AMD: R7xx Speculation

Discussion in 'Architecture and Products' started by Unknown Soldier, May 18, 2007.

Thread Status:
Not open for further replies.
  1. Jawed

    Legend

    Joined:
    Oct 2, 2004
    Messages:
    10,875
    Likes Received:
    767
    Location:
    London
    To make this work you need a ROP architecture that can work with non-uniformly organised memory for render targets.

    To my knowledge all GPUs use a uniform memory layout for their render targets - the compression comes solely from the way tiling of pixel-channel/sample-channel data is peformed, meaning that the ROPs access memory in units of an entire-tile. A fully compressed AA sample merely means that the ROPs access just one tile of memory. Compression for a render target varies over the lifetime of the frame, since it's a technique aimed at saving bandwidth not memory.

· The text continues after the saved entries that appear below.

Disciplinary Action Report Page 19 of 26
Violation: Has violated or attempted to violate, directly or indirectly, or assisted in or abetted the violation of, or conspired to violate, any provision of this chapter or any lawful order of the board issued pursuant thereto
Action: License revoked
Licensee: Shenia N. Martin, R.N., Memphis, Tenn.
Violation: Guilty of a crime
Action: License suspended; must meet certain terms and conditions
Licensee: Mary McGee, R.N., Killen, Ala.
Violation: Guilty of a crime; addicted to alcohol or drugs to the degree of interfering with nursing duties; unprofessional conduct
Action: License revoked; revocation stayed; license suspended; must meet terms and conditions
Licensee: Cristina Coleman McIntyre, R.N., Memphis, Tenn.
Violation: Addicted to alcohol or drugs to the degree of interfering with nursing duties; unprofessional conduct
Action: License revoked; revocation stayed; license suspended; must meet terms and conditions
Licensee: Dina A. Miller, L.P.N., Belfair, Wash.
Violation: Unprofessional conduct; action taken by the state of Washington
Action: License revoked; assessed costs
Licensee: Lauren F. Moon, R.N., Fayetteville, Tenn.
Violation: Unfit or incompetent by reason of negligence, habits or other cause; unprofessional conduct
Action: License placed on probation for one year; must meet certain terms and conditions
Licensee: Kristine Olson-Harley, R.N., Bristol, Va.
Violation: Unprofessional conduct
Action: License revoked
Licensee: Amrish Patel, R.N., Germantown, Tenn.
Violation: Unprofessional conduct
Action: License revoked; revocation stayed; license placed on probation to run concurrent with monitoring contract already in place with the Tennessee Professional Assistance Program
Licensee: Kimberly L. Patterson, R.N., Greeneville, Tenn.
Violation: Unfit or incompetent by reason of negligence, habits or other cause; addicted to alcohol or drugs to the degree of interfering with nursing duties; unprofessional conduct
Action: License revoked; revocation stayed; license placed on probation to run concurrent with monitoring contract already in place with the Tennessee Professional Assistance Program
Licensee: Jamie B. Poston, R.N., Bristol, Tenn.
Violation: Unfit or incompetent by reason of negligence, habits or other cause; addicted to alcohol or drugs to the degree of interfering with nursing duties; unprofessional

    As it happens, the recent ATI patent for AA sample compression vaguely hints at a non-uniform layout of pixel/sample data in memory - but I think that's just patentese covering all bases or me being creatively interpretive.

    Method and apparatus for anti-aliasing using floating point subpixel color values and compression of same

    Jawed
     
  2. Mintmaster

    Veteran

    Joined:
    Mar 31, 2002
    Messages:
    3,897
    Likes Received:
    87
    I don't think that's necessary. For each block in EDRAM you have three in RAM, and you only access the latter if the tile is uncompressed.

    The problem with this idea is that it improves the best case while keeping the worst case the same. When a tile is compressed there isn't much benefit from storing it in EDRAM because it's low BW. It's the uncompressed tiles that chew up BW.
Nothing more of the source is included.